Em junho, as irmãs tiveram a condição de apátrida (em que o indivíduo não tem nacionalidade reconhecida) confirmada pelo governo brasileiro.
“É um sonho realizado. Apatridia não é uma questão política nem religiosa, é humanitária”, desabafa Maha, que atualmente vive em Belo Horizonte, com a irmã Souad.
Infância
Desde cedo, as irmãs enfrentaram desafios. Elas nasceram no Líbano, mas, por questões religiosas, não foram registradas no local. O casamento da mãe, muçulmana, com o pai, cristão, não tinha reconhecimento legal – assim como os três filhos decorrentes da união.
“Sempre sentia que tinha algo errado, que eu era menor do que as outras pessoas. Minha vida sempre foi acordar e pensar: ‘E hoje? Será que vou sobreviver?’”, desabafa Maha. O medo de viver escondida era constante. “Se a polícia me parasse, seria presa, porque não tinha documentos. Então, eles poderiam me considerar terrorista”, lamenta.
Ainda crianças, as duas irmãs precisavam usar documentos emprestados de amigos para atividades básicas, como consultar-se em um hospital. Em casos mais urgentes, viam-se obrigadas a pagar mais pelo atendimento, para proteger a identidade renegada. Em meio a uma guerra civil, estudaram em uma escola armênia na qual foram aceitas por pura solidariedade da direção.
Apaixonada por esporte, Maha era líder do time de basquete do colégio e tinha ótimas notas, mas, mesmo assim, não era possível competir. “Quando eu tinha 16 anos, olheiros foram procurar talentos na escola e me escolheram para ser profissional, mas não consegui jogar porque não tinha documento. Foi a maior frustração da minha vida”, recorda.
A jovem, então, passou a compreender sua condição de apátrida e decidiu questionar os pais. A reação não foi positiva: “Nós brigávamos. Depois, entendi que, dentro de casa, não poderia falar sobre esse assunto, era um tabu”, conta Maha.
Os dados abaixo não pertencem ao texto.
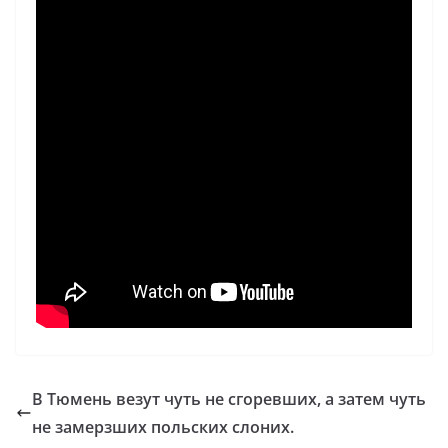
В Тюмень везут чуть не сгоревших, а затем чуть
не замерзших польских слоних.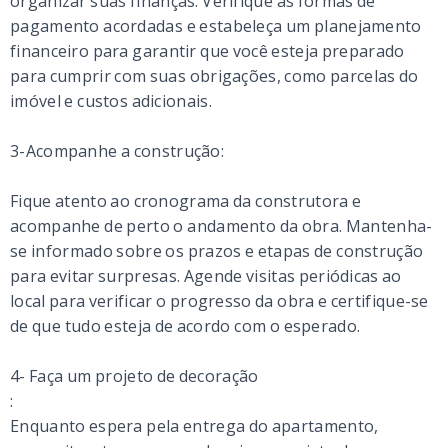
organizar suas finanças. Verifique as formas de
pagamento acordadas e estabeleça um planejamento
financeiro para garantir que você esteja preparado
para cumprir com suas obrigações, como parcelas do
imóvel e custos adicionais.
3-Acompanhe a construção:
Fique atento ao cronograma da construtora e
acompanhe de perto o andamento da obra. Mantenha-
se informado sobre os prazos e etapas de construção
para evitar surpresas. Agende visitas periódicas ao
local para verificar o progresso da obra e certifique-se
de que tudo esteja de acordo com o esperado.
4- Faça um projeto de decoração
:
Enquanto espera pela entrega do apartamento,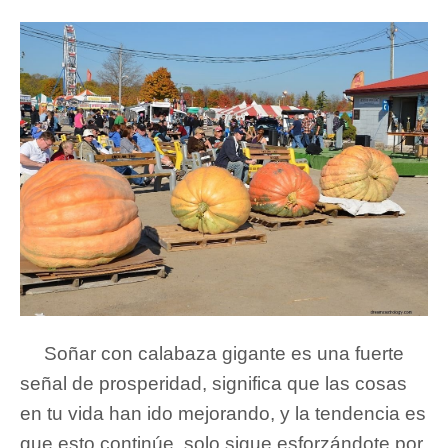
Soñar con calabaza gigante es una fuerte
señal de prosperidad, significa que las cosas
en tu vida han ido mejorando, y la tendencia es
que esto continúe, solo sigue esforzándote por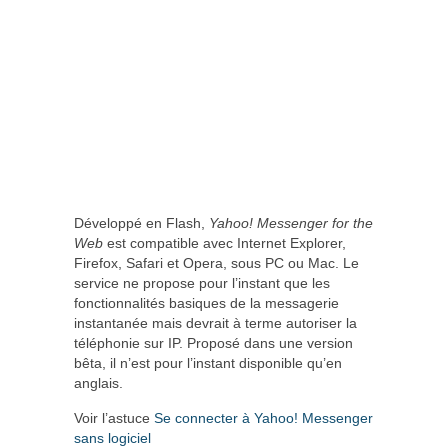
Développé en Flash,
Yahoo! Messenger for the
Web
est compatible avec Internet Explorer,
Firefox, Safari et Opera, sous PC ou Mac. Le
service ne propose pour l’instant que les
fonctionnalités basiques de la messagerie
instantanée mais devrait à terme autoriser la
téléphonie sur IP. Proposé dans une version
bêta, il n’est pour l’instant disponible qu’en
anglais.
Voir l’astuce
Se connecter à Yahoo! Messenger
sans logiciel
Maha inscreveu-se em todas as universidades do Líbano, mas apenas uma a aceitou. Então, ela precisou deixar para trás o sonho de cursar medicina. A única opção viável era business and computing – um diploma duplo oferecido por instituições particulares.
Para custear os estudos, precisava ter recursos próprios e, novamente, viu-se diante de novo desafio. Com muito esforço, conseguiu emprego, porém sempre trabalhando mais e ganhando menos. Quando a fiscalização chegava, tinha de se esconder. Hoje, após os obstáculos, Maha tem mestrado em administração e fala cinco idiomas.
Para o coordenador do Observatório das Migrações Internacionais da Universidade de Brasília (UnB), Leonardo Cavalcanti, as mudanças na legislação brasileira possibilitam a superação de uma série de barreiras burocráticas aos imigrantes. “Contribui de forma decisiva a consolidar a imigração como um ativo para o desenvolvimento do país, não somente do ponto de vista econômico mas também cultural, social e político”, pontua o especialista.